⟨

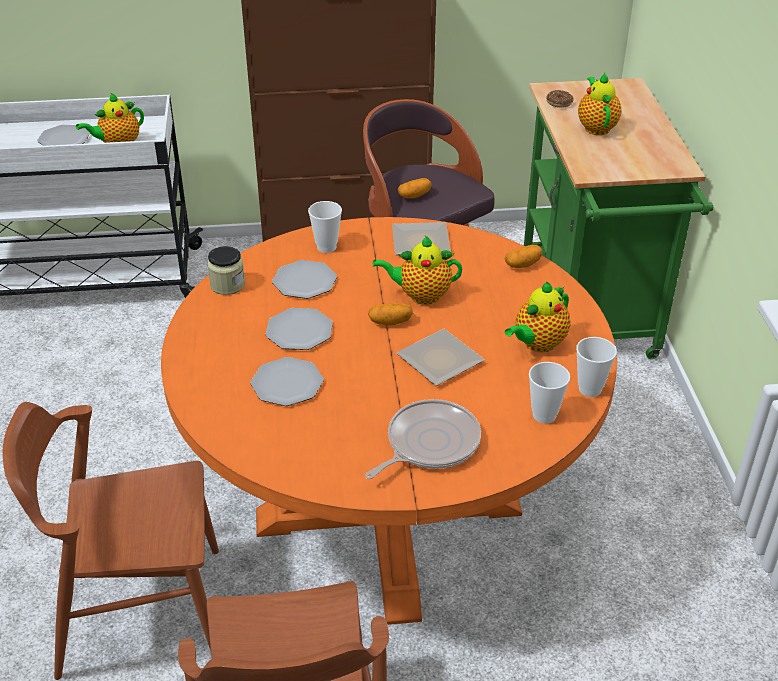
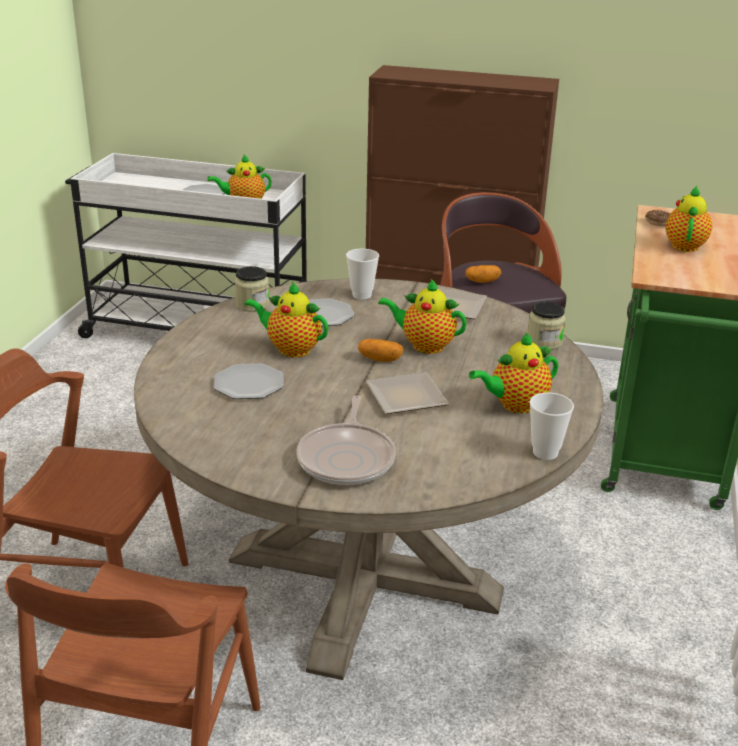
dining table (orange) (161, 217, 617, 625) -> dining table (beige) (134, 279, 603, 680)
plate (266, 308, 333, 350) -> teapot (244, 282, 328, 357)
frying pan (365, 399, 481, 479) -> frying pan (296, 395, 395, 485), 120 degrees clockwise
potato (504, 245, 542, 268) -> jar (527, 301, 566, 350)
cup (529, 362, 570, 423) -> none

⟩

_Work required_
The entries above should be written out in full, and any picture in them left out.

_Task response_
dining table (orange) (161, 217, 617, 625) -> dining table (beige) (134, 279, 603, 680)
plate (266, 308, 333, 350) -> teapot (244, 282, 328, 357)
frying pan (365, 399, 481, 479) -> frying pan (296, 395, 395, 485), 120 degrees clockwise
potato (504, 245, 542, 268) -> jar (527, 301, 566, 350)
cup (529, 362, 570, 423) -> none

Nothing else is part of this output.